Growth Associated Bone problems
Not all lamenesses in young dogs are genetic, nor involve joints:-
 Affects any of the long bones with a shifting lameness pattern, one or more legs may be affected at any one time. Growth associated problem. Triggering factor(s) unknown. Affected breeds - most commonly seen in the Doberman, less commonly in the GSD (in Australia).

Age affected 5-8 months – can be later as well. Males more commonly affected.

Symptoms – shifting lameness in young dogs with no swelling of growth plates. Affects the long bones of any leg with a shifting lameness pattern, usually only one leg affected at any one time. Pain is exhibited when pressure is applied across the shaft of the affected long bone. Most commonly affected bones are the humerus and femur. X-rays show increased intra-medullary density in the affected long bone.
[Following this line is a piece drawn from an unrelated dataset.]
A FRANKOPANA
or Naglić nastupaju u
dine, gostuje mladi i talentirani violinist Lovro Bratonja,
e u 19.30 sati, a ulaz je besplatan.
Treatment - responds well to rest, the use of low grade anti-inflammatories and antibiotic therapy – ie. its treated the same way as a mild bone infection. Dogs usually improve within a few days, but continue antibiotic therapy for a minimum of 3-6 weeks.

Diet – ideally, ease off concentrated high protein foods in maintenance level (22-24% protein, 10-14% fat) in order to slow down the rate of weight gain.

Prognosis - Recovery generally excellent with no long term adverse effects. There is no known hereditary component, and affected animals can be used for breeding.